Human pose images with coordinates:
■ ■ ■ ■ ■

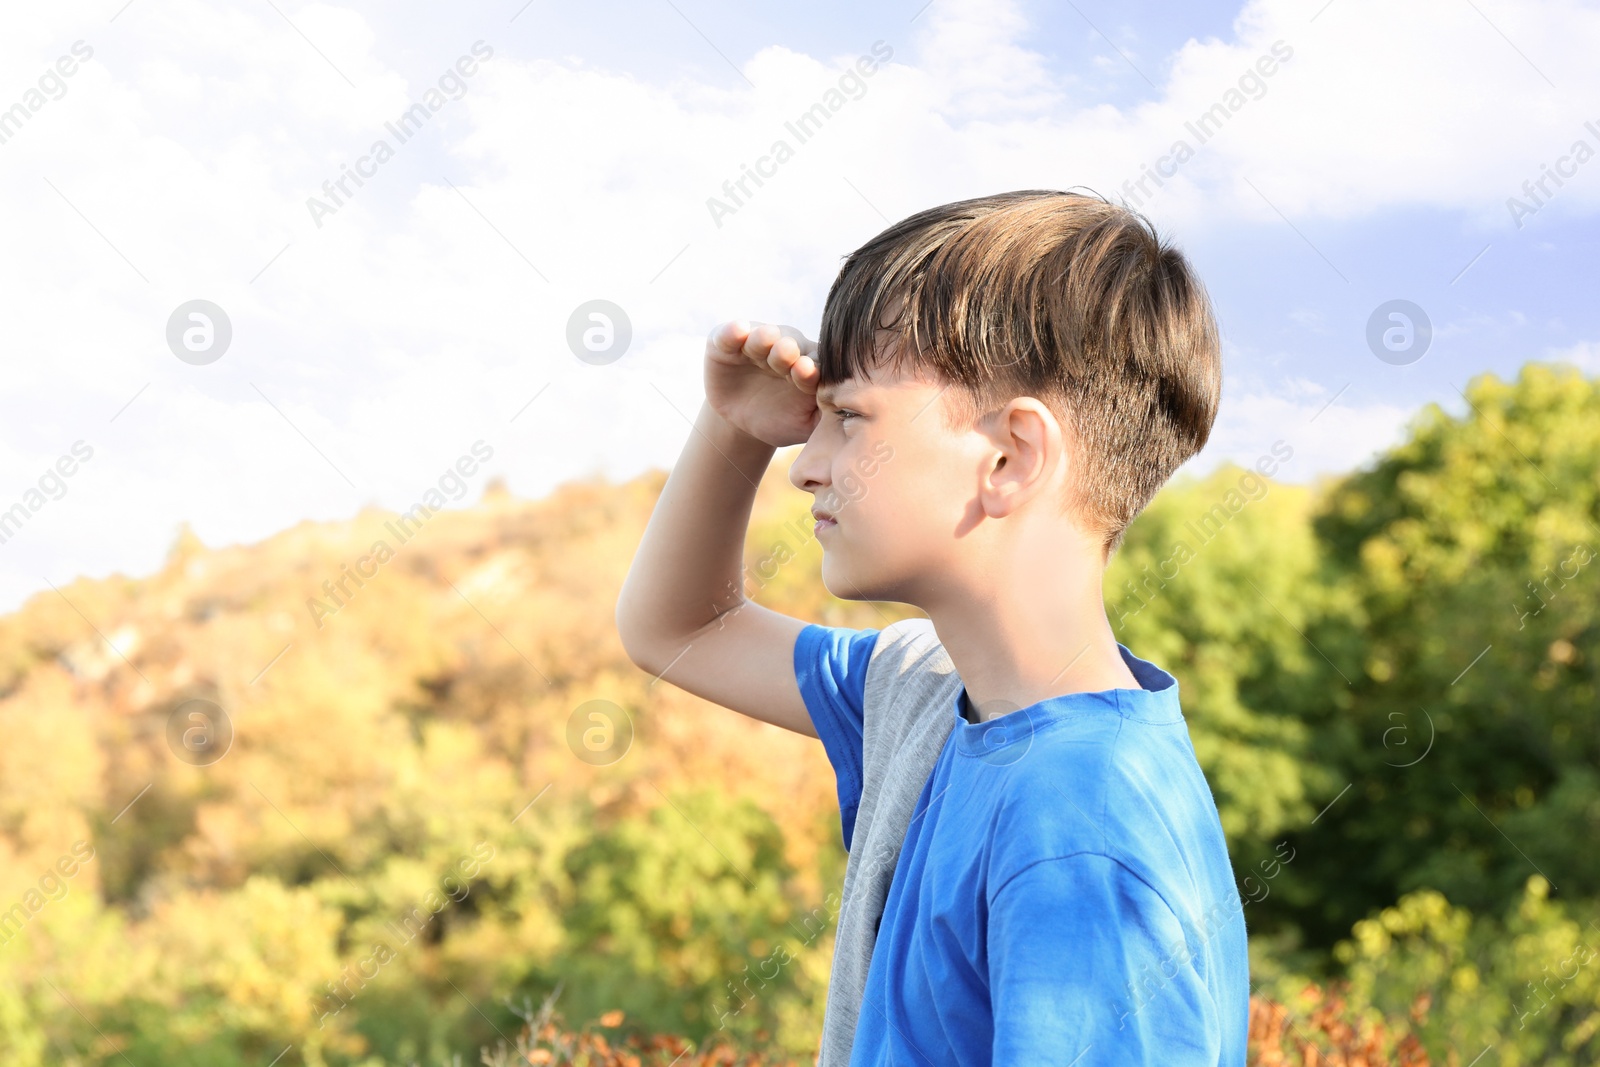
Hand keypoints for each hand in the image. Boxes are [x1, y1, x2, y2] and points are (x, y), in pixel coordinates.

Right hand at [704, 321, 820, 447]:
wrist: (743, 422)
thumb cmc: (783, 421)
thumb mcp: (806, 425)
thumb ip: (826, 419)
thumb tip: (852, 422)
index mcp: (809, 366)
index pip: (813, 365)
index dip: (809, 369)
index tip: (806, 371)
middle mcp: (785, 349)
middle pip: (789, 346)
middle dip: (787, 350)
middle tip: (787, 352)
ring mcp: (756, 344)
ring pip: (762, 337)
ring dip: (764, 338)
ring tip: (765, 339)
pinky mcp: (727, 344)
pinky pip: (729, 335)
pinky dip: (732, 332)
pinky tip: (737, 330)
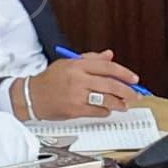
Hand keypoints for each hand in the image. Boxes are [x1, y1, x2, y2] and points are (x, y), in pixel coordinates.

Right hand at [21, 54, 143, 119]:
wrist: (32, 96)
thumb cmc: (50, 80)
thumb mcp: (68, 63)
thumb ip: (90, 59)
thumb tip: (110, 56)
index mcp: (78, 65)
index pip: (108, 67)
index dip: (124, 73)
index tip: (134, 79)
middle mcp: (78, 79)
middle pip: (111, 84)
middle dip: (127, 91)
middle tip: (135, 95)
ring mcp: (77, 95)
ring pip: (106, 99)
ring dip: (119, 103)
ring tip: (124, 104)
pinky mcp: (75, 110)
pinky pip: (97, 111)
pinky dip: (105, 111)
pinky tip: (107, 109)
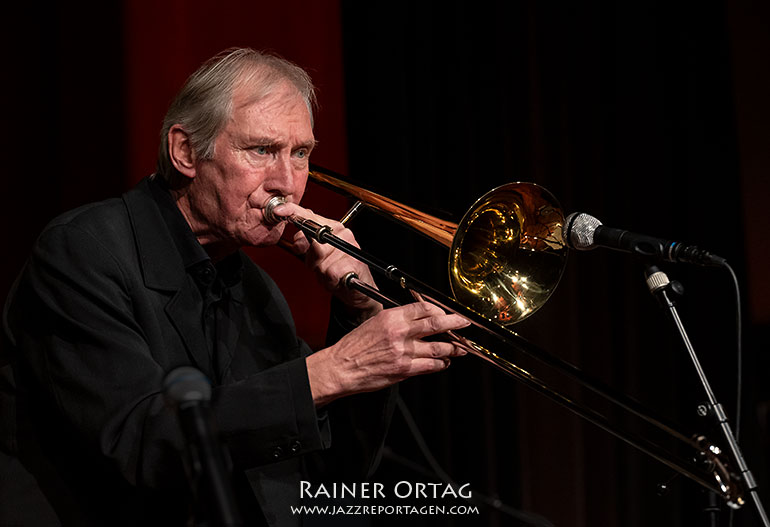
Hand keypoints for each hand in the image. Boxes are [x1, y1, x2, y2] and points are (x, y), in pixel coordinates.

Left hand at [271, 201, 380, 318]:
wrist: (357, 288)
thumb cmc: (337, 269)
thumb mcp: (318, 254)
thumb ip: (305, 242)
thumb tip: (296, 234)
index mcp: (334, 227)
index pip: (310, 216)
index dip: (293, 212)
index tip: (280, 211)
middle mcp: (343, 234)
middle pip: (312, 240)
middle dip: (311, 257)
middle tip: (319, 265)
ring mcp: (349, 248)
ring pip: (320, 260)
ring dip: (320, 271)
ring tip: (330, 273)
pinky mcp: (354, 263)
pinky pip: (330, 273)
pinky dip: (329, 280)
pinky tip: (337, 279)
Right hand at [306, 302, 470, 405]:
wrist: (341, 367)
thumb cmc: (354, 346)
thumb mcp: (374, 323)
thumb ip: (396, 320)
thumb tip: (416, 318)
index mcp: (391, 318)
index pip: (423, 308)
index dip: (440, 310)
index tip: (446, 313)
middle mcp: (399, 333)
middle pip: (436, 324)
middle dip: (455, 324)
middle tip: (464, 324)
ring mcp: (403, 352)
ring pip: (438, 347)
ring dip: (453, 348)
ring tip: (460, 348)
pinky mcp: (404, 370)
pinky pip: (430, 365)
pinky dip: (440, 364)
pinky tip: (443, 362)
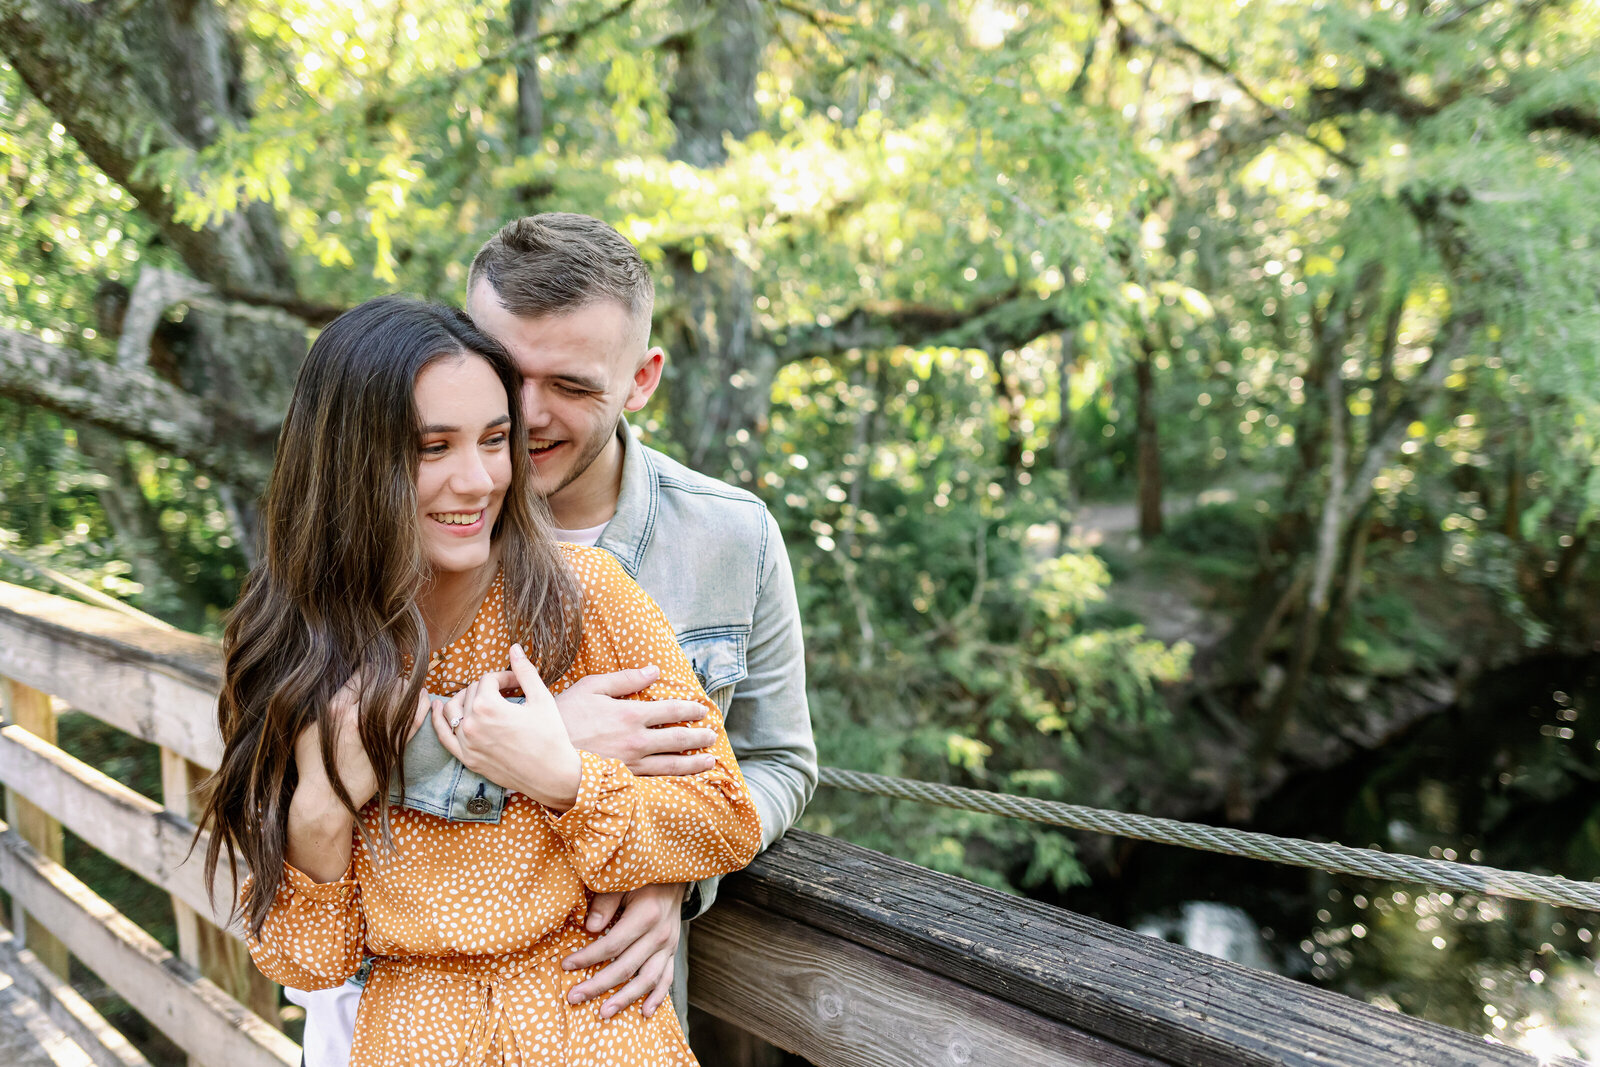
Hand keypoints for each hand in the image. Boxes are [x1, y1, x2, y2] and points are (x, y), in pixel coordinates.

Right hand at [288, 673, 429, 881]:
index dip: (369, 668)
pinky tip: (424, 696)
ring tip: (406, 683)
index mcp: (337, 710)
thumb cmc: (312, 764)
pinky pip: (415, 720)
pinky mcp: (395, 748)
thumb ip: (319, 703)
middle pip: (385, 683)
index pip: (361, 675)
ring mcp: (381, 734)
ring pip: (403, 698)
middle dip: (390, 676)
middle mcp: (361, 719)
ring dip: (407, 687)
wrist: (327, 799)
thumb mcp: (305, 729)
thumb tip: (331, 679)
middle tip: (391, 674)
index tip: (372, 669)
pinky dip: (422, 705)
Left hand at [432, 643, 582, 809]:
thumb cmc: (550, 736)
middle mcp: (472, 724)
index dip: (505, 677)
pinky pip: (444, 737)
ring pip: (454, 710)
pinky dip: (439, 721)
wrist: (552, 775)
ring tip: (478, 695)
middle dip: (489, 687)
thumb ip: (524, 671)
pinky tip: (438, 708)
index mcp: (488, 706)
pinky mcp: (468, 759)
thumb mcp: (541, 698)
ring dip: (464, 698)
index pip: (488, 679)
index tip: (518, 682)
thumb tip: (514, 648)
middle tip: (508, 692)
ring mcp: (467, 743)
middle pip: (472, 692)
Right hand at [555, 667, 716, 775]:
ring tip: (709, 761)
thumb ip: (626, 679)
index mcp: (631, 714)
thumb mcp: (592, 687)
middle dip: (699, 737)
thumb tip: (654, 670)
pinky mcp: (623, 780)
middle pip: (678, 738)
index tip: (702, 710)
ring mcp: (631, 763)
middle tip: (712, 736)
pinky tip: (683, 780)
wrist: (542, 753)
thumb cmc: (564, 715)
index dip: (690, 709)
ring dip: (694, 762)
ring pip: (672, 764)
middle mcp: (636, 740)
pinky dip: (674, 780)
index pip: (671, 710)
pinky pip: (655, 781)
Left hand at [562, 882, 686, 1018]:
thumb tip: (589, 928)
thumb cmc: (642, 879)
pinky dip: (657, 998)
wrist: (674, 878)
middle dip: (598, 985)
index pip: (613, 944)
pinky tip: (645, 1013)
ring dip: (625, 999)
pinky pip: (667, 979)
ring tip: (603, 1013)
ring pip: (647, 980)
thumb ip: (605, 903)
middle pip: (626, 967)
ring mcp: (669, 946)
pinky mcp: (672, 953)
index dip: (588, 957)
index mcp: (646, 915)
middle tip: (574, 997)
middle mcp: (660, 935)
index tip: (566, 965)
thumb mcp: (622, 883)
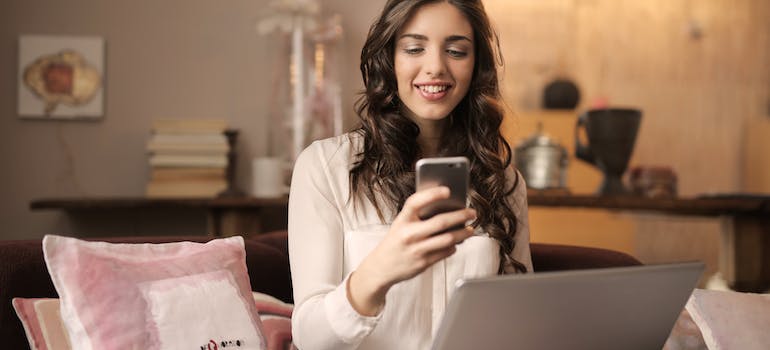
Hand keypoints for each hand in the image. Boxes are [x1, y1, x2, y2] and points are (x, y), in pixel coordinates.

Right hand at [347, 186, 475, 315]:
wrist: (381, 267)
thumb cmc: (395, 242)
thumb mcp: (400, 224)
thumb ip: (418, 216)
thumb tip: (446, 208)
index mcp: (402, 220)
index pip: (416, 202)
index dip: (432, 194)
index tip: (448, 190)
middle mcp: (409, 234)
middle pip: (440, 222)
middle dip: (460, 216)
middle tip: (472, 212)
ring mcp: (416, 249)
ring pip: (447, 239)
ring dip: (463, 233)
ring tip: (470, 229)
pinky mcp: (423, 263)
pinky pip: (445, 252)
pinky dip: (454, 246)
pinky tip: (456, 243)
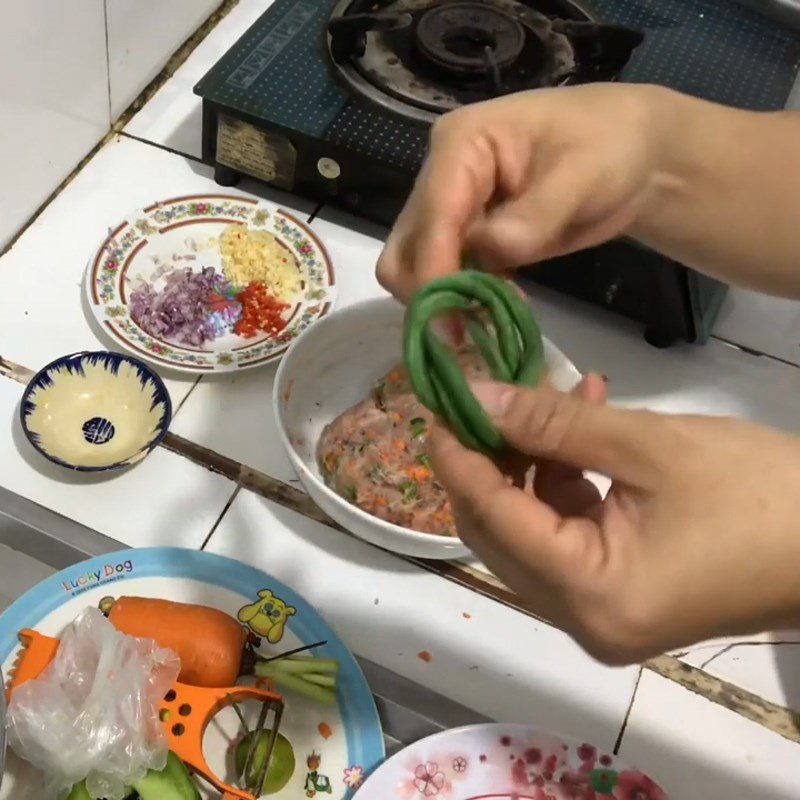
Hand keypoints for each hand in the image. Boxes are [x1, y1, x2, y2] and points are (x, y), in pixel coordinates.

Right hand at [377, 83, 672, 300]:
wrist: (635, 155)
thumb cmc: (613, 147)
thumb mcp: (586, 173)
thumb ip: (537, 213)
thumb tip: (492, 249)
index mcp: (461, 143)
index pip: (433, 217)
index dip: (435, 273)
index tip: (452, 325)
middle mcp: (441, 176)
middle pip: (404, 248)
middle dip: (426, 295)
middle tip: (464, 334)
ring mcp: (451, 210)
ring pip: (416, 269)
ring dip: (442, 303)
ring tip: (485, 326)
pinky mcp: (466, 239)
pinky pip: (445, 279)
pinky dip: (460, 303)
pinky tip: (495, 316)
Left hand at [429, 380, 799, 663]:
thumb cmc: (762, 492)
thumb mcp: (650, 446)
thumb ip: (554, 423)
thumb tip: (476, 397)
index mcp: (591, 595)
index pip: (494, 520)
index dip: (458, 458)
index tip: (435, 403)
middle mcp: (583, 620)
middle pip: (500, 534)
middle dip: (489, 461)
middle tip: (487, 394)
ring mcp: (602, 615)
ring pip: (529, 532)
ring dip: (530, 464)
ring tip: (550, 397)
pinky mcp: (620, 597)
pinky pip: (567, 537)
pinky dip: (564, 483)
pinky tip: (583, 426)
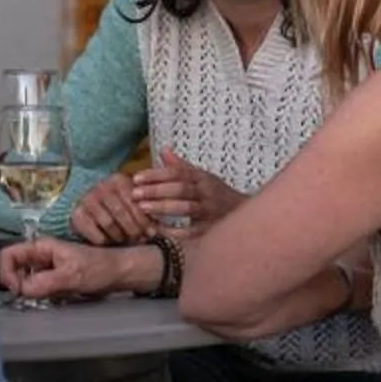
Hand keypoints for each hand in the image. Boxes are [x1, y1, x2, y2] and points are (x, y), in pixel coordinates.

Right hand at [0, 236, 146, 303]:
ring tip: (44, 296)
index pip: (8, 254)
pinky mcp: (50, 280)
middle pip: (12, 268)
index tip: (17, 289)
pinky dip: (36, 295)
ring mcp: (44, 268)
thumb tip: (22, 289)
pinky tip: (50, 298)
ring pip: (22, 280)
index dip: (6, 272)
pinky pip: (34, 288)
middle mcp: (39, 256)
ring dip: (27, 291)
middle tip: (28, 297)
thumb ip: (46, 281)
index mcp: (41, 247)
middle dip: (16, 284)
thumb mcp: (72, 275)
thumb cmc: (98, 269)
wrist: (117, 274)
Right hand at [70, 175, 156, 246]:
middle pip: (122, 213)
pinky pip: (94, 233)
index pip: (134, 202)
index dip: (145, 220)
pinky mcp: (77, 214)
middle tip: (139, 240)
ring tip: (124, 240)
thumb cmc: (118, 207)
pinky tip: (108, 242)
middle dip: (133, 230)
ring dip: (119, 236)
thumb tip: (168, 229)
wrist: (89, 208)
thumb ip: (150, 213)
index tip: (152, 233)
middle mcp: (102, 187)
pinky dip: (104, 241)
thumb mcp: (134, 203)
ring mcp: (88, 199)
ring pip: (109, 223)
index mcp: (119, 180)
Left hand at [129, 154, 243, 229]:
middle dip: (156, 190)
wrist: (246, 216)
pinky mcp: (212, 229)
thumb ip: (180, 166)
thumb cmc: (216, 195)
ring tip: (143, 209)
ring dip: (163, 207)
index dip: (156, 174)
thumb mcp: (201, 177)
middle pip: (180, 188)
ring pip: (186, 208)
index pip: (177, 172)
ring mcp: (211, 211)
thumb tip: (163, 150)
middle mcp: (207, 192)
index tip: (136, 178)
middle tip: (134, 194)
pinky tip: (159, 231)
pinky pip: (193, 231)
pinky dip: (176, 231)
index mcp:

■ ■ ■ ■ ■

▶ [WHAT YOU HAVE TO DO]
Lines that contain "Right" are to be copied from the records above.

▶ [SOLUTION FOR THIS TASK]
Right hand at [704, 321, 820, 447]:
Right hand at [21, 54, 143, 119]:
Right hand at [306, 302, 470, 405]:
Right hand at [288, 673, 429, 881]:
Right hand at [555, 667, 716, 775]:
Right hand at [347, 186, 475, 315]:
Right hand at [377, 83, 672, 300]:
Right hand at [0, 236, 146, 303]:
Right hand at [70, 175, 156, 246]:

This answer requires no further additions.